A have a csv file with columns as below:
Last_Price, Price, Marked
3,2.89,
1.99,2.09,
3.9,3.79,
I created a pandas dataframe named subdf. I want to compare last digit of Last_Price and Price columns, If they are not equal I assign 'X' to the column 'Marked' otherwise leave it as blank or NaN.
I have tried:
subdf['Marked'] = np.where([x.strip()[-1] for x in subdf['Last_Price']] == [x.strip()[-1] for x in subdf['Price']],
'X',
np.nan)
It says: AttributeError: 'float' object has no attribute 'strip'
I tried the below as well but it didn't work. It doesn't capture last digit. I guess I need a for loop as well.
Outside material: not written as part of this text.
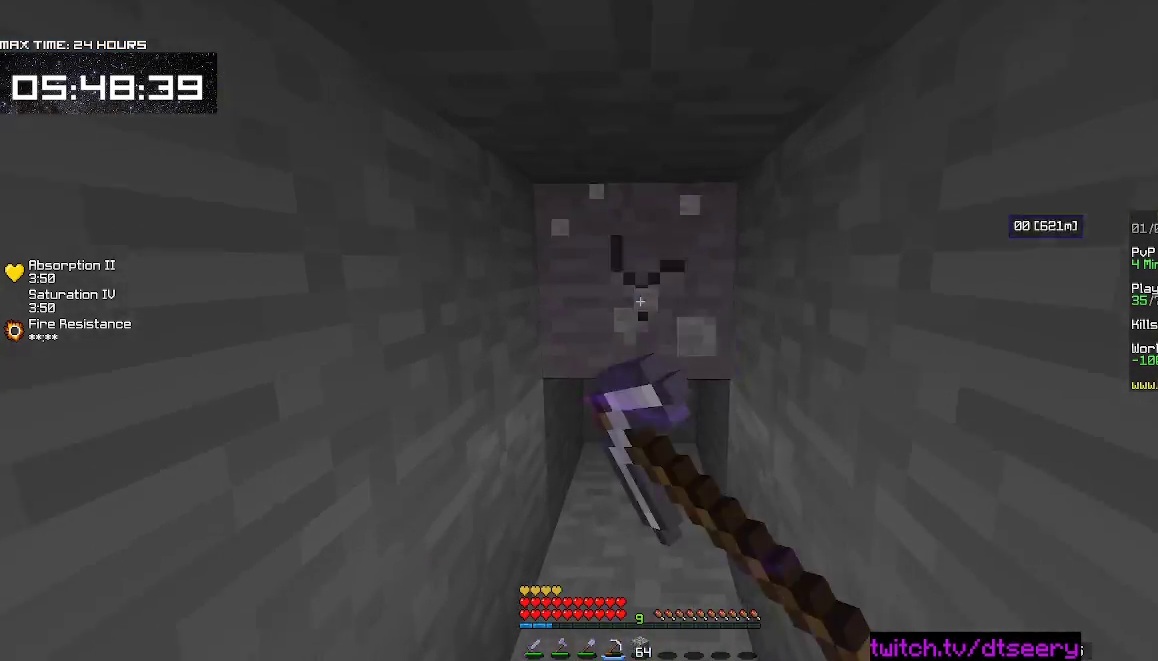
{"keys": ["s"], "mouse": ["left", "right"], "events": [[384, "w", "up"], [467, "s", "down"]]}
str(subdf['Price']).strip()[-1]
CodePudding user response:
Here's an example.
It assumes that all prices have 2 digits or less after the decimal point. And that for "3" you want to compare for the "0" in "3.00" and not the last digit "3".
Multiplying by 10 moves only the last digit to the end
Then doing a MOD (%) division by 1 removes the front.
Please note: I removed the spaces from the csv captions to allow proper importing of the names
import pandas as pd
import io
TESTDATA = """Last_Price,Price,Marked
3,2.89,
1.99,2.09,
3.9,3.79,"""
subdf = pd.read_csv(io.StringIO(TESTDATA), sep=",")
subdf.loc[((subdf['Last_Price'] * 10) % 1) !=
((subdf['Price'] * 10) % 1), 'Marked'] = 'X'
print(subdf)
The result
Last_Price Price Marked
0 3.00 2.89 X
1 1.99 2.09 NaN
2 3.90 3.79 X
If you really want to compare against the string output, so the "9" from "3.9" vs "3.79" match, then import the dataframe as a str
import pandas as pd
import io
TESTDATA = """Last_Price,Price,Marked
3,2.89,
1.99,2.09,
3.9,3.79,"""
subdf = pd.read_csv(io.StringIO(TESTDATA), sep=",", dtype='str')
subdf.loc[(subdf['Last_Price'].str.slice(-1)) !=
(subdf['Price'].str.slice(-1)), 'Marked'] = 'X'
print(subdf)
New result
Last_Price Price Marked
0 3 2.89 X
1 1.99 2.09 NaN
2 3.9 3.79 NaN